Interesting. There is another topic on this forum that drifts into a similar discussion, where one contribution might be helpful here as well. Although the post I’m referring to fails to provide an anal retentive elaboration on the matter, it points out that there seems to be an ideal relationship between the physical and functional properties of the chess piece. The post also suggests that the shape determines the weight if one is to obtain «optimal playability». Lastly it proposes a method of measurement, which might come in handy here:
Note: The picture conatins a little easter egg for the observant reader (hint: check the small print on the box).
Nice post :)
Just to be rid of this discussion, I checked one of my pieces and I could see the start of the screw thread at the base of the weight. Thus, it has a screw thread and it has no tool marks.
Do you have a picture?
I've just smashed my ebony and boxwood 6" set with a club hammer on the doorstep with the neighbours looking on, and you're right - the lead does not extend in a column in these fine old sets in the manner I suggested for plastic or 3D printed pieces.
Hang-on there's a police officer at the door....
No pieces from any company, wood or plastic, new or old, have weights extending into the column, because it defeats the purpose of stability (i.e., it raises the center of gravity, which would make them easier to tip over). However, I'm more than happy to be proven wrong on this matter; just give me an example of a commercially manufactured chess piece with weighting material extending into the column.
The classic Drueke Player's Choice pieces are the archetype for weighted plastic pieces (they are also where the still-used terms "double-weighted" and "triple-weighted" came from), and those didn't have weights extending into the column either (again, correct me if I'm wrong).
That is a great idea, but I think most people don't have the tool to do that.

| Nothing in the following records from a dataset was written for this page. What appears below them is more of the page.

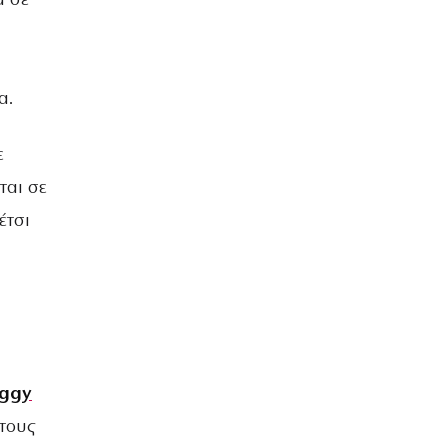
α σε
α.
ε
ται σε
έτσι
ggy
ητους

I wonder about a straight shaft with glue in the bottom.
Don't pour molten lead on wet glue, nor on anything else that is wet. You'll get a very violent reaction.
All you need to do is enlarge the bottom of the hole a bit. It doesn't have to be perfect, just a little larger than the rest of the hole. A Dremel tool with a small cutting disc would be ideal. Also, you can put a groove or grooves in the wall of the hole anywhere; it doesn't necessarily have to be at the bottom of the hole.
Another tool you could use is a bent pick, like so:
Heat the end of it with a propane torch, and burn a groove or grooves into the wall of the hole. Once the groove line is sufficiently burnt, you can scrape the charred wood away, leaving a groove. Repeat until the groove is deep enough for a good mechanical lock on the lead (the groove doesn't need to be very deep; 1/16" deep would do the trick).
I was actually speaking of using the glue on the lead after the metal is solid. It would then hold the felt on the piece.
I've returned to this forum with, what I believe to be, the real reason for the threaded recess in the bottom of the pieces several of us have been 'discussing'.
I'll just get a few photo's to support my evidence - and perhaps a lawyer or two!
Well I'm sorry - the internet in NZ is so bad I'm going to have to pass this time.
3 attemps have been made to upload a concise description of a particular technique used by wood turners that would leave a threaded recess - including photo's. Unfortunately Vodafone and the capitalist banana republic that is NZ have conspired to rob me of connectivity at least 5 times a day!
Google 'Screw Chuck' or 'Screw Faceplate' and you will see a possible reason why there are threads in the recesses of so many chess pieces.
You don't need to make a threaded hole as long as you can gouge the sides of the hole, whether it be with something like a chip carving knife or a chisel.
I agree, but if the turner has used a screw chuck or faceplate during manufacture then there will be a thread left behind after the finished piece has been unscrewed/removed.
It's a win win! the wood is held securely during manufacture and the resulting recess has a surface well suited to holding molten lead once it has solidified.